§ TEXTO DEL EJERCICIO
El Parlamento aprobó definitivamente el martes por la noche el proyecto de ley Ripost, impulsado por el ministro del Interior, Laurent Núñez, cuyo objetivo es reforzar la lucha contra los disturbios del orden público. Tras una votación inicial favorable en el Senado, el texto fue aprobado por la Asamblea Nacional por 351 votos a favor y 179 en contra, con el apoyo del bloque presidencial, la derecha y la Agrupación Nacional.
Un arsenal contra los problemas cotidianos
La ley incluye varias medidas destinadas a combatir la delincuencia cotidiana. En particular, prohíbe la venta de óxido nitroso a particulares, tipifica como delito la organización y participación en fiestas ilegales, endurece las penas por carreras callejeras y autoriza a los prefectos a prohibir la conducción de cualquier vehículo terrestre a las personas condenadas por estos delitos. Las multas por consumo de drogas también quedarán registradas en el expediente penal número 2.
Sin embargo, el texto fue enmendado durante los debates parlamentarios. Finalmente se eliminó la ampliación de las prohibiciones administrativas de acceso a los estadios, así como la prueba de la videovigilancia algorítmica en los comercios. Laurent Núñez lamentó el abandono de estas disposiciones, pues consideraba que habrían reforzado los medios para combatir la violencia y la discriminación.
El ministro del Interior elogió la ley, afirmando que «adopta una postura inflexible contra el crimen», mientras que la izquierda la denunció como una amenaza a las libertades civiles e inspirada por propuestas de la Agrupación Nacional. Con su aprobación definitiva, el gobierno pretende fortalecer su marco legal contra las alteraciones del orden público.

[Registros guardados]
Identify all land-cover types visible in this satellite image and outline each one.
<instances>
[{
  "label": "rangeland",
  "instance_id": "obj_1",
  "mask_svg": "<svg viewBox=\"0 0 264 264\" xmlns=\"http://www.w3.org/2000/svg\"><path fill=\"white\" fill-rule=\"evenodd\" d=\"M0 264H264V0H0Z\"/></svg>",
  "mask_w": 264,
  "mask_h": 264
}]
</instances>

§ QUÉ SE PIDE
Reproduce fielmente el pasaje del texto sobre la ley Ripost que comienza con las palabras "Sin embargo, el" y termina con "y la discriminación.". Para resolver la tarea basta con el texto sobre la ley Ripost.

§ RESULTADO DEL EJERCICIO
Sin embargo, el texto fue enmendado durante los debates parlamentarios. Finalmente se eliminó la ampliación de las prohibiciones administrativas de acceso a los estadios, así como la prueba de la videovigilancia algorítmica en los comercios. Laurent Núñez lamentó el abandono de estas disposiciones, pues consideraba que habrían reforzado los medios para combatir la violencia y la discriminación.